We want to express our thanks to Dr. William E. Williams, editor in chief of The Linacre Quarterly, for helpful comments and to Dr. Anthony Caruso and Laurel Graham for provision of valuable library references and resources.

Endnotes

1

Food and Drug Administration product warnings and information (RX List 2015): Side effects: inflammation at the insertion site, symptoms of cerebral, pulmonary, cardiac or peripheral thrombotic or embolic episodes or hypertension, breast mass, icterus, or depression.
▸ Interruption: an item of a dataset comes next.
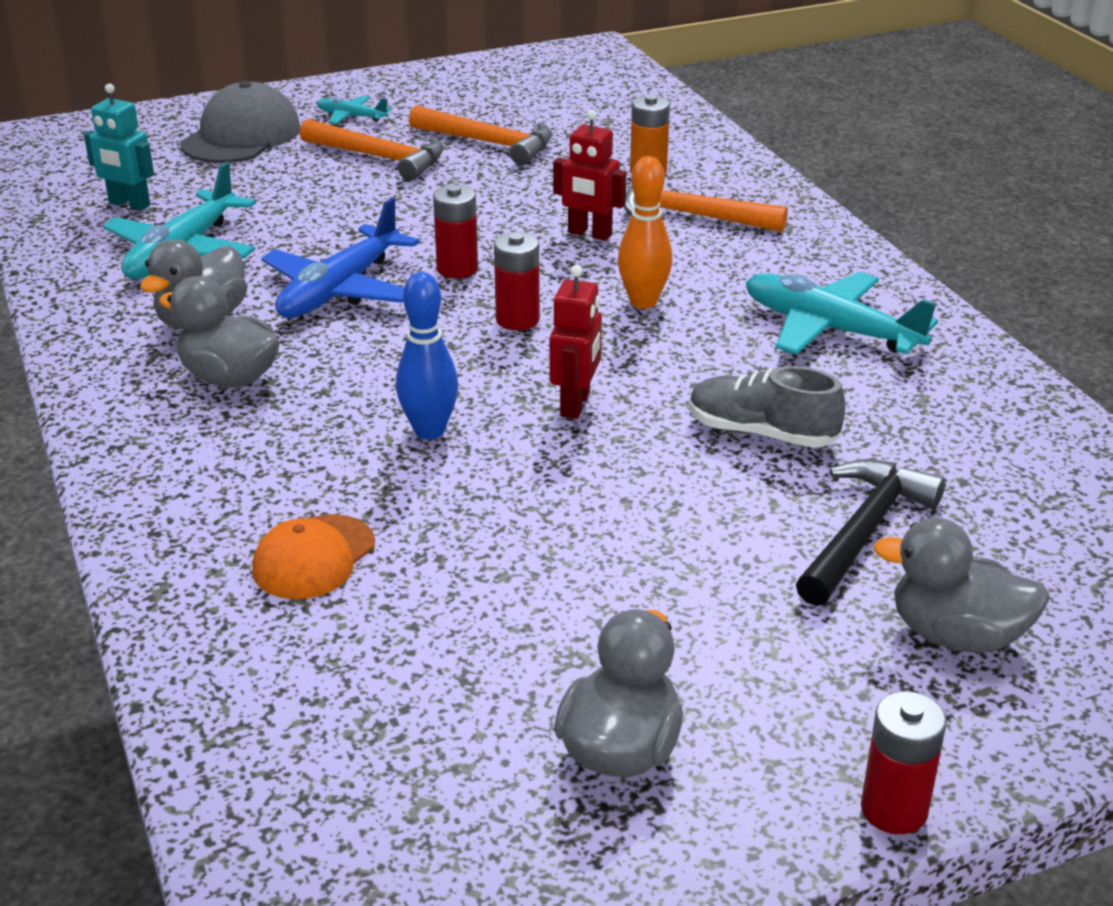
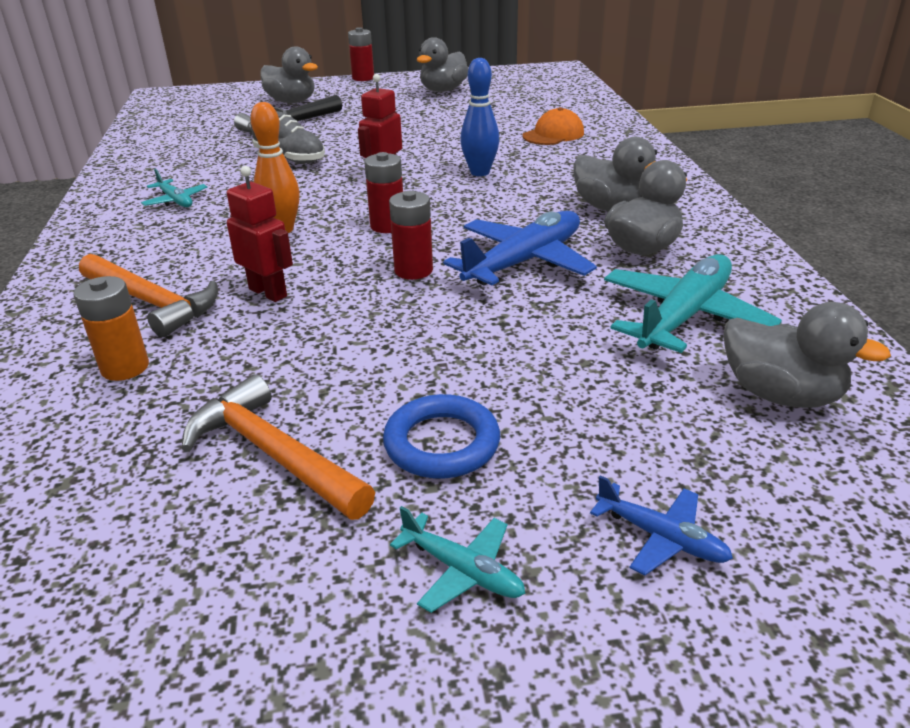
camera: 165 degrees left, 0 degrees up
(129, 204) = (780, 395): turquoise robot -> grey duck
(241, 136) = (660, 537): grey cap -> blue plane
(380, 157) = (442, 443): orange hammer -> blue ring
(831, 329) = (175, 201): turquoise plane -> turquoise plane, size x0.51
Clinical trials with 942 women from several countries preceded approval of Implanon. Adverse reactions leading to discontinuation of treatment reported by more than 1% of subjects included irregularities of menstrual bleeding 11.1 percent, emotional lability 2.3 percent, weight increase 2.3 percent, headache 1.6 percent, acne 1.3 percent, depression 1 percent. In the subset of 330 U.S. subjects, 6.1 percent experienced emotional lability, and 2.4 percent reported depression. Adverse reactions which did not result in discontinuations reported by more than 5 percent of subjects included headaches 24.9 percent, vaginitis 14.55, weight increase 13.7 percent, acne 13.5 percent, mastodynia 12.8 percent, abdominal pain 10.9 percent, pharyngitis 10.55 percent, leukorrhea 9.6 percent, influenza-like symptoms 7.6 percent, dizziness 7.2 percent, dysmenorrhea 7.2 percent, back pain 6.8 percent, emotional lability 6.5 percent, nausea 6.4 percent, pain 5.6 percent, nervousness 5.6 percent, depression 5.5 percent, hypersensitivity 5.4 percent, and insertion site pain 5.2 percent.

As post-marketing experience is based on voluntary reporting, the FDA cannot estimate their frequency or establish a causal relationship, but the list encompasses every organ system. Warnings and precautions in U.K. literature not mentioned in U.S. sources for etonogestrel include ectopic pregnancy in the event of contraceptive failure, which is considered to be more likely than intrauterine gestation, as progestins slow transport of the embryo in the fallopian tube. Implantation normally begins when the embryo is 5.5 days old; if the movement of the embryo is slowed, it will begin to implant in the tube.

2

Some years ago a psychologist from the NIH who had no religious affiliation came to me for instruction in the Billings Ovulation Method of NFP. She had already used mechanical and hormonal contraceptives, but responding to a comment I had made at an NIH meeting, decided to seek a natural method. After using the method for three months she told me ‘this method is so different – now I can be all there, now I am not holding anything back.’ The contrast between contraception and fertility-acceptance methods has never been explained more simply.

3

The far greater incidence of thrombo-embolic episodes discovered subsequently and multiple lawsuits for over $1.9 billion have dampened enthusiasm for this drug, which was heavily marketed as lacking the negative effects of the androgen-derived levonorgestrel contraceptives (Drugwatch 2014). Despite the numbers of women who have suffered or died from pulmonary emboli, myocardial infarction, or strokes, Yaz, Yasmin, and Ocella are still on the market.

Biography

Dr. Hanna Klaus is director of the Natural Family Planning Center of Washington, D.C.; co-founder and director of the Teen STAR Program, USA; and a Medical Mission Sister. Dr. Manuel E. Cortés is professor of physiology, researcher, and director of Departamento de Ciencias Químicas y Biológicas, Universidad Bernardo O'Higgins, Santiago, Chile; and associate researcher of Teen STAR Chile.